No último sábado (18), as Forças de Defesa de Israel (FDI) divulgaram um comunicado informando que realizaram ações contra militantes que se aproximavam da chamada "linha amarela", uma demarcação que delimita o limite norte da zona de segurança israelense no sul do Líbano.

A declaração, no entanto, não especificou o número de militantes atingidos ou a gravidade dos ferimentos. Segundo os militares, as operações de segurança na região revelaram a presença de militantes que representavam uma ameaça iminente. Após a identificação dos indivíduos, a Força Aérea e as tropas terrestres israelenses agiram rapidamente para neutralizar essa ameaça e comprometer as infraestruturas consideradas "terroristas".

Enquanto isso, uma fonte de segurança libanesa relatou à agência Xinhua que o Exército israelense finalizou o estabelecimento de um cinturão de segurança na área fronteiriça. De acordo com esta fonte, essa faixa se estende por cerca de 120 quilômetros e varia em profundidade de 1 a 8 km, abrangendo várias cidades nos distritos de Tiro, Bint Jbeil, Marjeyoun e Hasbaya.

Um cessar-fogo de dez dias entre Israel e Líbano entrou em vigor na meia-noite entre 16 e 17 de abril, após o anúncio feito pelo presidente dos Estados Unidos, Donald Trump. Segundo as FDI, a Linha de Defesa Avançada foi institucionalizada para proteger as comunidades do norte de Israel de ameaças diretas.

A FDI também divulgou um mapa que ilustra a área demarcada, destacando a localização de diversas cidades libanesas, o rio Litani e uma “Área de Defesa Avançada Naval” que se estende ao longo do Mediterrâneo. Este modelo já havia sido implementado anteriormente em Gaza, onde Israel divide o território em zonas de controle.
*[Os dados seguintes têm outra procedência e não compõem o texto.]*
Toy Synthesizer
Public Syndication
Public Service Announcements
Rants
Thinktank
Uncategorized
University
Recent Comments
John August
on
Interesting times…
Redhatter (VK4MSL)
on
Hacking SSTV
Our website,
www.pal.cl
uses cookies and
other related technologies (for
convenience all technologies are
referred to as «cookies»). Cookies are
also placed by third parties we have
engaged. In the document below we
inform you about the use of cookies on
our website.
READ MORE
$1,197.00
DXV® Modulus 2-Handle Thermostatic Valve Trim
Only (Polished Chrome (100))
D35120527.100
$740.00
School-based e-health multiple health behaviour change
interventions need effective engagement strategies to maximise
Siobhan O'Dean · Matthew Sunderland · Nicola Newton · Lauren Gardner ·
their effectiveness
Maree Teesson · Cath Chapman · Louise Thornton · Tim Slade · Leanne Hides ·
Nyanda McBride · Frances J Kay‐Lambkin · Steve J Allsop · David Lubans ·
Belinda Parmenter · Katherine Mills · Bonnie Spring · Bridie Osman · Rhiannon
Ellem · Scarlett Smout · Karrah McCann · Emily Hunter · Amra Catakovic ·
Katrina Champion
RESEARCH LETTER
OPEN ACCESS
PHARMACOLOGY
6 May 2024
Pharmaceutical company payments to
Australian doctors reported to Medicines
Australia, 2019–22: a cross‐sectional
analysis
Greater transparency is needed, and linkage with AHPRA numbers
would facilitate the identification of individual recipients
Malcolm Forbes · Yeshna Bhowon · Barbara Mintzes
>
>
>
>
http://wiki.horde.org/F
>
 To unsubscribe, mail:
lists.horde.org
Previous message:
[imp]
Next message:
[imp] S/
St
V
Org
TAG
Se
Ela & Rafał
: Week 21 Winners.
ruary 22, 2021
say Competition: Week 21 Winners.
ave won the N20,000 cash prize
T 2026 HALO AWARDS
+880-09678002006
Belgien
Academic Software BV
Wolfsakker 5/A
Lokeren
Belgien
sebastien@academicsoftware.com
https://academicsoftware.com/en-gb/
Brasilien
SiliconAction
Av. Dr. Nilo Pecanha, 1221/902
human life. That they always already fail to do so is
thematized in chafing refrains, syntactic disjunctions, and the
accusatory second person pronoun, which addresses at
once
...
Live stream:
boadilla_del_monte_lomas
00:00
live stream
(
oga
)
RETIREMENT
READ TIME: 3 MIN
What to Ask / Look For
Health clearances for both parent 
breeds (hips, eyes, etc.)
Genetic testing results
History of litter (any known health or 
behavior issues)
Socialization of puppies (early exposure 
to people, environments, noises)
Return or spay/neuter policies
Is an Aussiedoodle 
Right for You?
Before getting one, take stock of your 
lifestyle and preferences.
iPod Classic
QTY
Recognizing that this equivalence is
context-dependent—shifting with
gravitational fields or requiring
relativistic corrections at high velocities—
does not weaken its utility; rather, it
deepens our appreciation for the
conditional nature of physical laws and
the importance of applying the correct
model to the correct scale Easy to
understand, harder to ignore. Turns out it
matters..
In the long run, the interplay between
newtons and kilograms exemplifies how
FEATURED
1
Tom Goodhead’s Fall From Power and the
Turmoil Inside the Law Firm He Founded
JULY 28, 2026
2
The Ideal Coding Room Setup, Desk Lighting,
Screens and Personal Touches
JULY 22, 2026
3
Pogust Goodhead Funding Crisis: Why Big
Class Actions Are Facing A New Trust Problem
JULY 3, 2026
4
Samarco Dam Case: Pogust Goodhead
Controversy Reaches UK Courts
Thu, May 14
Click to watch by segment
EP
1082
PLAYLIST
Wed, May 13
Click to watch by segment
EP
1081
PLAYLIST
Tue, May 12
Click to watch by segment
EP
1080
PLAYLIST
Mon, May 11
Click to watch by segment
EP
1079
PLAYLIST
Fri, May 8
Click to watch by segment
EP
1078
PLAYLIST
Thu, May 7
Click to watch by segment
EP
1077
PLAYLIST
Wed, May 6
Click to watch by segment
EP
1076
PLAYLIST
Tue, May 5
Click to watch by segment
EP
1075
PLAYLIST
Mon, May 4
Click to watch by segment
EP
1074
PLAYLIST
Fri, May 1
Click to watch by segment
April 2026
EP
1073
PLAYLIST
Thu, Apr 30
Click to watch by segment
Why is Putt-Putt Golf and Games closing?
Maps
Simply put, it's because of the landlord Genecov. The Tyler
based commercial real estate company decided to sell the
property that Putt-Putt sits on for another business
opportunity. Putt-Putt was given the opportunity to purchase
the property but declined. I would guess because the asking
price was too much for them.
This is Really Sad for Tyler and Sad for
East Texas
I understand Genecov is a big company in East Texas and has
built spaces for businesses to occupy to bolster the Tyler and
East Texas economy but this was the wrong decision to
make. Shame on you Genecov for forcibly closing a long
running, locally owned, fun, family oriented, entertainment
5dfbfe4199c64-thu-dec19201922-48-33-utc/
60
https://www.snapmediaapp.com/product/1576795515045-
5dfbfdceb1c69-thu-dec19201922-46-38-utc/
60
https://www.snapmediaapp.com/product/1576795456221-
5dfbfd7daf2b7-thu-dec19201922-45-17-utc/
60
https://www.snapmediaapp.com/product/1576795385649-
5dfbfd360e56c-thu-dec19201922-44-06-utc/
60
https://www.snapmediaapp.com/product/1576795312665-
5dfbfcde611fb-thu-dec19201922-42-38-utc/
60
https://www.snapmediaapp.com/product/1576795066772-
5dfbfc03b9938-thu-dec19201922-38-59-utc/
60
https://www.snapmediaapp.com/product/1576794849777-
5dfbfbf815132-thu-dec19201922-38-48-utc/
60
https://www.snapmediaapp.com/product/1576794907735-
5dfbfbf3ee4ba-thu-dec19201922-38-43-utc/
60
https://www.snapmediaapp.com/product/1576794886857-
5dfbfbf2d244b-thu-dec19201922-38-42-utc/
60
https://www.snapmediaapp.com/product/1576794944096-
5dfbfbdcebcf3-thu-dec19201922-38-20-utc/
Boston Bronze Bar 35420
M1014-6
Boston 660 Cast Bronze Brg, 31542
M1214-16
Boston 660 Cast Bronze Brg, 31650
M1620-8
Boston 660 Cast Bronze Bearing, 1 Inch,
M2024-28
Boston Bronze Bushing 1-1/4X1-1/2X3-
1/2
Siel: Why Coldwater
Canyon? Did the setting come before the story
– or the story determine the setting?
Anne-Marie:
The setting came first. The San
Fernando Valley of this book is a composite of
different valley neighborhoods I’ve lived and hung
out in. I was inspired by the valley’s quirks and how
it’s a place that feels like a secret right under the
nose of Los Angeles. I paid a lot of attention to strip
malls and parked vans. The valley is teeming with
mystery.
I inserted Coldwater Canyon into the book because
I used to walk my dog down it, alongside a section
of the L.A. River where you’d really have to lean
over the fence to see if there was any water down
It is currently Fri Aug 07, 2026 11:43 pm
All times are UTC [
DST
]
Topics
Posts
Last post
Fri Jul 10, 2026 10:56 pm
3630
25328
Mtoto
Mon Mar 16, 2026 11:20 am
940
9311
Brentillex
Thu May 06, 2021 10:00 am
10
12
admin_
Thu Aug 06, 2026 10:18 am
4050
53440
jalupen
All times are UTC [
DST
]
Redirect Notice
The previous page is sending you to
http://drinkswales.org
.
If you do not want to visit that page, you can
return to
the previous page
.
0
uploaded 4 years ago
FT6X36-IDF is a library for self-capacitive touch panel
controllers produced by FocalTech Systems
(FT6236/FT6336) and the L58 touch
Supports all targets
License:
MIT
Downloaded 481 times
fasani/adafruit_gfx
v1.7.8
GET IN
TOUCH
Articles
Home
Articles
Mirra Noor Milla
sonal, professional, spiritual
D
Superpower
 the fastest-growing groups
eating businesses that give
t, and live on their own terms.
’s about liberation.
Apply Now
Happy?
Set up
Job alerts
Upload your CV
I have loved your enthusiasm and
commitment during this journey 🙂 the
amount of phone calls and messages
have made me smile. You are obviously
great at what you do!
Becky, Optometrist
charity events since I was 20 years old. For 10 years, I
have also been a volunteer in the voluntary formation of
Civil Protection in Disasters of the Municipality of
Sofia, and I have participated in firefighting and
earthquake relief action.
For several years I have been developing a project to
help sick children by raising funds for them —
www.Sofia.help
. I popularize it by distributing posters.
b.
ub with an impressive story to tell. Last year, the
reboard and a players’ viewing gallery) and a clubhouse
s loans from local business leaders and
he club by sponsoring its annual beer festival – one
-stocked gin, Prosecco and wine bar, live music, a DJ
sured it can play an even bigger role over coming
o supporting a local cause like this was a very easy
Adicionalmente, Israel tem solicitado que os residentes predominantemente muçulmanos xiitas no sul libanês abandonem áreas situadas até 40 km da fronteira israelense, pressionando líderes cristãos e drusos a colaborar na evacuação. A situação provocou o deslocamento de mais de 1,2 milhão de pessoas no Líbano e ressurgiu o temor de que a invasão Israelense esteja alinhada aos objetivos do chamado "Projeto da Grande Israel", que busca a ocupação e eventual anexação da região.

As tensões permanecem altas na área, à medida que a vigilância e as operações militares são intensificadas por parte das forças israelenses.